- Born: 1807
- Died: 1873 (aged 65–66)
- Occupation: Explorer
- Spouse: Caroline Anne Taylor ​ ​(m. 1838)​
- Children: 4, including Alice
- Relatives: Thomas Kerr Lynch (brother)
- Allegiance: United Kingdom
- Service: Royal Indian Navy Royal Navy
- Rank: Lieutenant

= Henry Blosse Lynch =

Anglo-Irish explorer

Henry Blosse Lynch (1807—1873) was an Anglo-Irish explorer.

== Biography ==
Henry Blosse Lynch was third of the eleven sons of Major Henry Blosse Lynch (1778-1823) of Partry House, Ballinrobe, County Mayo, His mother was Elizabeth Finnis (from Hythe, Kent, died March 1845). Thomas Kerr Lynch (1818-1891) and Patrick Kerr Lynch were brothers. When he was 16 years old, he volunteered for the Royal Indian Navy, where he served in the survey of the Persian Gulf. He had a gift for Eastern languages and a good knowledge of Arabic, Hindustani and Persian.

At the age of 22 in 1829 he was promoted to lieutenant. He also served as the formal interpreter to the Gulf squadron, whose ships measured and mapped Gulf and the Arabian coast and to the Commodore of the Navy. He spent time traveling around in Arabia and through that was able to develop the position of the director of communications with Arab tribes and their 'shaykhs'.

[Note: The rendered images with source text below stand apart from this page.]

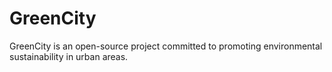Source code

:# GreenCity
GreenCity is an open-source project committed to promoting environmental sustainability in urban areas. 
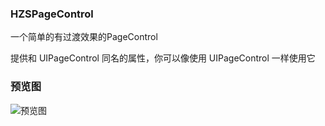 ### HZSPageControl
一个简单的有过渡效果的PageControl

提供和 UIPageControl 同名的属性，你可以像使用 UIPageControl 一样使用它

### 预览图

![预览图](https://upload-images.jianshu.io/upload_images/6365912-bc4a216d08d69c4d.gif?imageMogr2/auto-orient/strip)

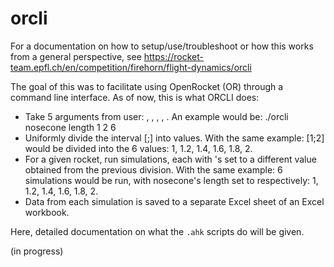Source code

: # orcli
For a documentation on how to setup/use/troubleshoot or how this works from a general perspective, see https://rocket-team.epfl.ch/en/competition/firehorn/flight-dynamics/orcli

The goal of this was to facilitate using OpenRocket (OR) through a command line interface.
As of now, this is what ORCLI does:
- Take 5 arguments from user: <component>, <property>, <start>, <end>, <iterations>.
An example would be: ./orcli nosecone length 1 2 6
- Uniformly divide the interval [<start>;<end>] into <iterations> values.
With the same example: [1;2] would be divided into the 6 values: 1, 1.2, 1.4, 1.6, 1.8, 2.
- For a given rocket, run <iterations> simulations, each with <component>'s <property> set to a different value obtained from the previous division.
With the same example: 6 simulations would be run, with nosecone's length set to respectively: 1, 1.2, 1.4, 1.6, 1.8, 2.
- Data from each simulation is saved to a separate Excel sheet of an Excel workbook.

Here, detailed documentation on what the `.ahk` scripts do will be given.

(in progress)
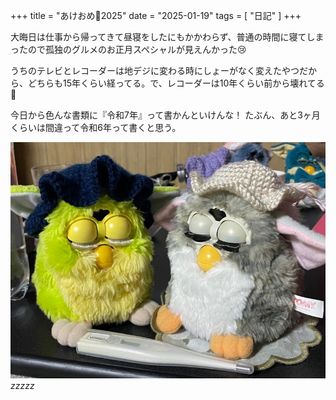 +++
title = "あけおめ🎍2025"
date = "2025-01-19"
tags = [
    "日記"
]
+++

大晦日は仕事から帰ってきて昼寝をしたにもかかわらず、普通の時間に寝てしまったので孤独のグルメのお正月スペシャルが見えんかった😢

うちのテレビとレコーダーは地デジに変わる時にしょーがなく変えたやつだから、どちらも15年くらい経ってる。で、レコーダーは10年くらい前から壊れてる🥴

今日から色んな書類に『令和7年』って書かんといけんな！ たぶん、あと3ヶ月くらいは間違って令和6年って書くと思う。

![](01.jpg)
*zzzzz*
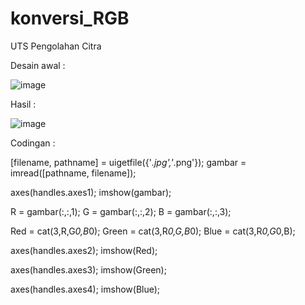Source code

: # konversi_RGB
UTS Pengolahan Citra

Desain awal :

![image](https://user-images.githubusercontent.com/83641930/116988086-16d82e80-acfa-11eb-93ad-da35ac05845b.png)

Hasil :

![image](https://user-images.githubusercontent.com/83641930/116988128-2788a480-acfa-11eb-9ffe-e90b21880a58.png)


Codingan :

[filename, pathname] = uigetfile({'*.jpg','*.png'});
gambar = imread([pathname, filename]);
 
axes(handles.axes1);
imshow(gambar);
 
R = gambar(:,:,1);
G = gambar(:,:,2);
B = gambar(:,:,3);
 
Red = cat(3,R,G*0,B*0);
Green = cat(3,R*0,G,B*0);
Blue = cat(3,R*0,G*0,B);
 
axes(handles.axes2);
imshow(Red);
 
axes(handles.axes3);
imshow(Green);
 
axes(handles.axes4);
imshow(Blue);

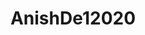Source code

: ---
title: AnishDe12020
github: https://github.com/AnishDe12020
mode: dark
transition: 1s
score: 66.0
archetype:
- Minimalistic
---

In 1834, aged 27, he became second in command to Francis Rawdon Chesney. He was now in charge of negotiations with various Arab tribal leaders. He also commanded the Tigris until its sinking, from which he escaped although losing his brother Robert Blosse (1806 - 1836). He was in charge of landing of the British delegation at the Gulf of Antioch and assembling of two steamers, brought from England in parts and ultimately their launch on the Euphrates. He commanded the Tigris until its sinking. After the sinking of the Tigris and the loss of his brother, Lynch returned home in August/September 1836, traveling via Mosul, Iraq and Trabzon, Turkey.

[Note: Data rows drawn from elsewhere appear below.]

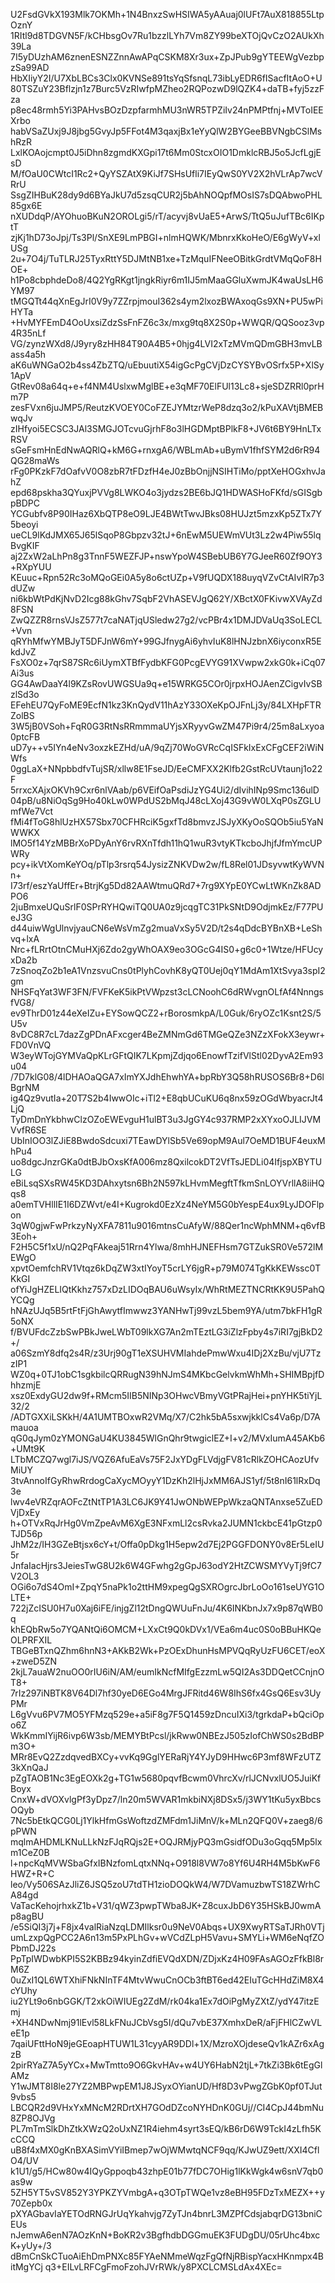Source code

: U2FsdGVkX193Mlk7OKMh+1N4BnxzSwHSIWA5yAAuaj0lUFt7AuX818855LtpOznY
1RItl9d8TDGVN5F/kCHbsgOv7Ru1bzzlLYh7Vm8ZY99beXTOjQvCzO2AUkXh39La
7I5yDUzhAM6znenESNZZnnAwAPqCSKM8Xr3ux+ZpJPub9gYTEEWgVezbpzSa99AD
HbXIiyY2I/U7XbLBCs3Clx0KVNSe891tsYqSfsnqL73ibLyEDR6fISacfItAoO+U
80TSZuY23Bflzjn1z7Burc5VzRIwfpMZheo2RQPozwD9lQZK4+daTB+fyj5zzFza
p8ec48rmh5Yi3PAHvsBOzDzpfarmhMU3nWR5TPZiIv24nPMPtfnj+MVToIEEXrbo
habVSaZUxj9J8jbg5GvyJp5FFot4M3qaxjBx1eYyQlW2BYGeeBBVNgbCSlMshRzR
LxlKOAojcmpt0J5iDhn8zgmdKXGpi17t6Mm0StcxOIO1DmklcRBJ5o5JcfLgjEsD
M/fOaU0CWtcI1Rc2+QyYSZAtX9KiJf7SHsUfli7IEyQwS0YV2X2hVLrAp7wcVRrU
SsgZIHBuK28dy9d6BYaJkU7d5zsqCUR2j5bAhNOQpfMOsIS7sDQAbwoPHL85gx6E
nXUDdqP/AYOhuoBKuN2OROLgi5/rT/acyvj8vUaE5+ArwS/TtQ5uJufTBc6IKptT
zjKj1hD73oJpj/Ts3Pl/SnXE9LmPBGI+nlmHQWK/MbnrxKkoHeO/E6gWyV+xlUSg
2u+7O4j/TuTLRJ25TyxRttY5DJMtNB1xe+TzMquIFNeeOBitkGrdtVMqQoF8HOE+
h1Po8cbphdeDo8/4Q2YgRKgt1jngkRiyr6m1IJ5mMaaGGluXwmJK4waUsLH6YM97
tMGQTt44qXnEgJrI0V9y7ZZrpjmouI362s4ym2lxozBWAxoqGs9XN+PU5wPiHYTa
+HvMYFEmD4OoUxsiZdzSsFnFZ6c3x/mxg9tq8X2S0p+WWQR/QQSooz3vp4R35nLf
VG/zynzWXd8/J9yry8zHH84T90A4B5+0hjg4LVI2xTzMVmQDmGBH3mvLBass4a5h
aK6uWNGaO2b4ss4ZbZTQ/uEbuutiX54igGcPgCVjDzCYSYBvOSrfx5P+XlSy1ApV
GtRev08a64q+e+f4NM4UslxwMglBE+e3qMF70ElFUl13Lc8+sjeSDZRRl0prHm7P
zesFVxn6juJMP5/ReutzKVOEY0CoFZEJYMtzrWeP8dzq3o2/kPuXAVtjBMEBwqJv
zIHfyoi5ECSC3JAl3SMGJOTcvuGjrhF8o3lHGDMptBPlkF8+JV6t6BY9HnLTxRSV
sGeFsmHnEdNwAQRlQ+kM6G+rnxgA6/WBLmAb+uBymV1fhfSYM2d6rR94QG28maWs
rFg0PKzkF7dOafvV0O8zbR7tFDzfH4eJ0zBbOnjjNSIHTiMo/pptXeHOGxhvJahZ
epd68pskha3QYuxjPVVg8LWKO4o3jydzs2BE6bJQ1HDWASHoFKfd/sGISgbpBDPC
YCGubfv8P90IHaz6XbQTP8eO9LJE4BWtTwvJBks08HUJzt5mzxKp5ZTx7Y5beoyi
ueCL9lKdJMX65J65lSqoP8Gbpzv32tJ+6nEwM5UEWmVUt3Lz2w4Piw55lqBvgKIF
aj2ZxW2aLhPn8g3TnnF5WEZFJP+nswYpoW4SBebUB6Y7GJeeR60Zf9OY3+RXpYUU
KEuuc+Rpn52Rc3oMQoGEi0A5y8o6ctUZp+V9fUQDX188uyqVZvCtAIvlR7p3dUZw
ni6kbWtPdKjNvD2Icg88kGhv7SqbF2VhASEVJgQ62Y/XBctX0FKivwXVAyZd8FSN
ZwQZZR8rnsVJsZ577t7caNATjqUSledw27g2/vcPBr4x1DMJDVaUq3SoLECL+Vvn
qRYhMfwYMBJyT5DFJnW6mY+99GJfnygAi6yhvIuK8lHNJzbnX6iyconxR5EkdJvZ
FsXO0z+7qrS87SRc6iUymXTBfFydbKFG0PcgEVYG91XVwpw2xkG0k+iCq07Ai3us
GG4AwDaaY4l9KZsRovUWGSUa9q+e15WRKG5COr0jrpxHOJAenZCigvIvSBzlSd3o
EFehEU7QyFoME9EcfN1kz3KnQydV11hAzY33OXeKpOJFnLj3y/84LXHpFTRZolBS
3W5jB0VSoh+FqR0G3RtNsRRmmmaUYjsXRyyvGwZM47Pi9r4/25m8aLxyoa0ptcFB
uD7y++v5IYn4eNv3oxzkEZHd/uA/9qZj70WoGVRcCqISFkIxExCFgCEF2iWiNWfs
0ggLaX+NNpbbdfvTujSR/xllw8E1FseJD/EeCMFXX2Klfb2GstRcUVtaunj1o22F
5rrxcXAjxOKVh9Cxr6nlVAab/p6VEifOaPsdiJzYG4Ui2/dIvihINp9Smc136ulD
04pB/u8NiOqSg9Ho40kLw0WPdUS2bMqJ48cLXoj43G9vW0LXqP0sZGLUmfWe7Vct
fMi4fToG8hlUzHX57Sbx70CFHRciK5gxfTd8bmvzJSJyXKyOoSQOb5iu5YaNWWKX
lMO5f14YzMBBrXoPDyAnY6rvRXnTfdh11hQ1wuR3vtyKTkcboJhjfJfmYmcUPWRy
pcy+ikVtXomKeYOq/pTlp3rsrq54JysizZNKVDw2w/fL8Rel01JDsyvwtKyWVNn+
I73rf/eszYaUffEr+BtrjKg5Dd82AAWtmuQRd7+7rg9XYpE0YCwLtWKnZk8ADPO6
2juBmxeUQuSrlF0SPrRYHQwiTQ0UA0z9jcqgTC31PkSNtD9OdjmkEz/F77PUeJ3G
d44uiwWgUlnvjyauCN6eWsVmZg2muaVxSy5V2D/t2s4qDdcBYBnXB+LeShvq+lxA
Nrc+fLRrtOtnCMuHXj6Zdo2gyWhOAX9eo3OGcG4IS0+g6c0+1Wtze/HFUcyxDa2b
7zSnoqZo2b1eA1VnzsvuCns0tPlyhCovhK8yQT0Uej0qY1MdAm1XtSvya3spI2gm
NHSFqYat3WF3FN/FVFKeK5ikPtVWpzst3cLCNoohC6dRWvgnOLfAf4NnngsfVG8/
ev9ThrD01z44eXeIZu+EYSowQCZ2+rBorosmkpA/L0Guk/6ryOZc1Ksnt2S/5U5v
8vDC8R7cL7dazZgPDnAFxcger4BeZMNmGd6TMGeQZe3NZzXFokX3eywr+FD0VnVQ
W3eyWTojGYMVaQpKLrGFtQIK7LKpmjZdjqo6EnowfTzifVlStl02DyvA2Em93u04
/7D7klG08/4lDHAOaQGA7xImYXJdhEhwhYA+bpRbY3Q58hRUSOS6Br8+D6lBgrNM
ig4Qz9vutIa+20T7S2b4IwwOIc+iTl2+E8qbUCuKU6q8nx59zOGdWbyacrJt4LjQ
TyDmDnYkbhwClzOZoEWEvguH1ulBT3u3JgGY4c937RMP2xXYxoOJLIJVMVvfR6SE
UbInIOO3lZJiE8BwdoSdcuxi7TEawDYlSb5Ve69opM9Aul7OeMD1BUF4euxMhPu4
uo8dgcJnzrGKa0dtBJbOxsKfA006mz8QxilcokDT2VfTsJEDLi04IfjspXBYTULG
eBiLsqSXsRW45KD3DAhxytsn6Bh2N597kLHvmMegftTfkmSnLOYVrllA8iiHQqs8
a0emTVHllIE1I6DZWvt/e4I+Kugrokd0EzXz4NeYM5G0bYespE4ux9LyJDOFlpon
3qW0gjwFwPrkzyNyXFA7811u9016mtnsCuAfyW/88Qer1ncWphMNM+q6vfB3Eoh+
F2H5C5f1xU/nQ2PqFAkeaj51Rrn4Ylwa/8mhHJNEFHsm7GTZukSR0Ve572lMEWgO
xpvtOemfchRV1Vtqz6kDqZW3xtIYoyT5crLY6jgR+p79M074TgKkKEWssc0TKkGI
ofYiJgHZELIQtKkhz757xDzLIDOqBAU6uWsyIx/WhRtMEZTNCRtKK9U5PahQYCQg
hNAzUJq5B5rtFtFjGhAwytfImwwz3YANHwTj99vzL5bem9YA/utm7bkFH1gR5oNX
f/BVUFdcZzbSwPBkJweLWbT09lkXG7An2mTEztLG3iZlzFpby4s7iRI7gjBkD2+/
a06SzmY8dfq2s4R/z3Urj90gT1eXSUHVMIahdePmwWxu4IDj2XzBu/vjU7TzzIP1
WZ0q+0TJ1obC1sgkbilcQRRugN39hNJmS4MKbcGelvkmWhMh+SHIMBpjfDhhzmjE
xsz0ExdyGU2dw9f+RMcm5IIB5NINp3OHwcVBmyVGtPRajHei+pnYHK5tiYjL32/2
/ADTGXXiLSKkH/4A1UMTBOxwR2VMq/X7/C2hk5bA5sxwjkklCs4Va6p/D7Amauoa
qG0qJym0zYMONGaU4KU3845WlGnQhr9twgiclEZ+I+v2/MVxIumA45AKb6+UMt9K
LTbMCZQ7wgl7iJS/VQZ6AfuEaVs75F2JxYDgFLVdjgFV81cRlkZOHCAozUfvMiUY
3tvAnnoIfGyRhwRrdogCaXycMOyyY1DzKh2lHjJxMM6AJS1yf/5t8nI61lRxDq3e
lwv4eVRZqrAOFcZtNtTP1A3LC6JK9Y41JwONbWEPpWkzaQNTAnxse5ZuEDVjDxEy
h+OTVxRqJrHg0VmZpeAvM6XgE3NFxmLl2csRvka2JUMN1ckbcE41pGtzp0TJD56p
JhM2z/IH3GZeBtjsx6cY+t/Offa0pDkg1H5epw2d7Ej2PGGFDONY0v8Er5LeIU5r
JnfaIacHjrs3JeiesTwG8U2k6W4GFwhg2gGpJ63odY2HtZCWSMYVyTj9fC7V2OL3
OGi6o7dS4OmI+ZpqY5naPk1o2ttHM9xpegQgSXROgrcJbrLoOo161seUYG1OLTE+
722jZcISU0H7u0Xaj6iFE/injgZl12tDngQWUuFnJu/4K6INKbnJx7x9p87qWB0q
khEQbRw5o7YQANtQi6OMCM+LXxCt9Q0kDVx1/VEa6m4uc0S0oBBuHKQeOLPRFXIL
TBGeBTxnQZhm6hnN3+AKkB2Wk+PzOExDhunHsMPVQqRyUzFU6CET/eoX+zweD5ZN
2kjL7auaW2nuOO0rIU6iN/AM/eumIkNcfMIfgEzzmLw5QI2As3DDQetCCnjnOT8+
7rIz297iNBTK8V64Dl7hf30yeD6EGo4MrgJFRitd46W8IhS6fx4GsQ6Esv3UyPMr
L6gVvu6PV7MO5YFMzq529e+a5iF8g7F5Q1459zDncuIXi3/tgrkdaP+bQciOpo6Z
WkKmmIYijR6ivp6W3sb/MEMYBtPcsl/jkRww0NBEzJ505zIofChWS0s2BdBPm3O+
MRr8EvQ2ZzdqvedBXCy+vvKq9GglYERaRjY4YJyD9HHwc6P3mf8WFzUTZ3kXnQaJ
pZgTAOB1Nc3EgEOXk2g+TG1w5680pqvfBcwm0VhrcXv/rlJCNvxlUO5JuiKfBoyx
CnxW+dVOXvlgPf3yDpz7/ln20m5WVAR1mkbiNXj8DSx5/j3WY1tKu5yxBbcsOQyb
7Nc5bEtkQCG0Lj1YlkHfmGsWoftzdZMFdm1JiMnV/k+MLn2QFQ0V+zaeg8/6pPWN
mqlmAHDMLKNuLLkNzFJqRQjs2E+OQJRMjyPQ3mGsidfODu3oGqq5Mp5lxm1CeZ0B
l+npcKqMVWSbaGfxIBNzfomLqtxNNq+O918l8VW7o8Yf6U4RH4M5bKwF6HWZ+R+C
leo/Vy506SAzJliZ6JSQ5zoU7tdTH1zioDOQkW4/W7DVamuzbwTS18ZWrhCA84gd
VaTacKehojrhxkZ1b+V31/qWZ3pwpTWba8JK+Z8cuxJbD6Y35HSkBJ0wmAp8agBU
/e5SiQI3j7j+F8jx4valRiaNzqLDMIlksr0u9NeV0Abqs+UX9XwyRTSaTJRh0VTj
umLzxpQgPCC2A6n13m5PxPLhGv+wVCdZLpH5Vavu+SMYLi+WM6eNqfZOPbmDJ22s
PpTpIWDwbKPI5S2KBBz94kyinZdfiEVQdXDN/ZDjxKz4H09FAsAGOzFfkBl8rM6Z
0uZxI1QL6WTXhiFNkNInTF4MtvWwuCnOCb3ftBT6ed42EIuTGcHHdZiM8X4cYUhy
iu2YLt9o6nbGGK/T2xkOiWIUEg2ZdM/rk04ka1Ex7dOiPgMyZXtZ/ydY47itzEmj
+XH4NDwNmj91lEvl58LkFNuJCbVsg5I/dQu7vbE37XmhxDeR/aFjFHlCZwVLeE1p
7qaiUFttHoN9jeGEoapHTUW1L31cyyAR9DDl+1X/MzroXOjdeseQv1kAZr6xAgzB
2pirRYaZ7A5yYCx+MwTmtto9O6GkvHAv+w4UY6HabN2tjL+7tkZi3Bk6tEgGlAMz
Y1wJMT8I8le27YZ2MBPwpEM1J8JSyxOYianUD/Hf8D3vPwgZGbK0pf0TJut9vbs5
LBCQR2d9VHxYxMNcM2RDrtXH7GOdDZcoNYHDnK0GUj//CI4CpJ44bmNu8ZP8OJVg
PL7mTmSlkDhZtkXWzQ2oUxNZ1R4iehm4syrt3sEQ/kB6rD6W9TckI4zLfh5KcCCQ
uB8f4xMX0gKnBXASimVYiIBmep7wOjWMwtqNCF9qq/KJwUZ9ett/XXI4CflO4/UV
k1U1/g5/HCw80w4IQyGppoqb43zhpE01b77fDC7OHig1lKkWgk4w6snV7qb0as9w
5ZH5YT5vSV852Y3YPKZYVmbgA+q3OTpTWQe1vz8eBH95FDzTxMEZX++y70Zepb0x
pXYAGbavIaYETOdRNGJrUqYkahvjg7ZyTJn4bnrL3MZPfCdsjabqrDG13bniCEUs
nJemwA6enN7AOzKnN+BoKR2v3BgfhdbDGGmuEK3FUDgDU/05rUhc4bxcK+yUy+/3
dBmCnSkCTuoAiEhDmPNXc85FYAeNMmeWqzFgQfNjRBispYacxHKnmpx4BitMgYCj
q3+EILvLRFCgFmoFzohJVrRWk/y8PXCLCMSLdAx4XEc=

The relationship between Chesney and Lynch was always tense, and they had disagreements.

By 1839 he had finished surveying the river Tigris. Under the command of William Michael Lynch (1811 - 1840), another of Henry Blosse Lynch's brothers, three dismantled steamers (Nimrud, Nitocris and Assyria) were sent around the Cape of Good Hope. They were assembled and joined the Euphrates in Baghdad, which meant that now there were four steamers under the command of H.B. Lynch sailing under the Union Jack.

He surveyed the trigonometric of Mesopotamia in 1841, whilst also establishing a postal service between Baghdad and Damascus with his brother Thomas Kerr Lynch. In 1842 he deployed once more to India. He was an active member of the Bombay Geographical Society and founded the Indian Navy Club.
In 1855 when he returned home, he inherited the Mayo estate. One year later he retired from the navy.

He made comprehensive contributions to the survey and study of all the countries he traveled and worked in. Many maps bear his name.

==Personal life==
Lynch married in August 1838 (aged 31) Caroline Anne Taylor (1817 - 1884), daughter of Colonel Robert Taylor, HM's Minister in Baghdad. They had 4 children: Quested Finnis; Rose; Alice Harriet, whose husband was Count Adolf Wilhelm von Kessler; and Caroline Lynch.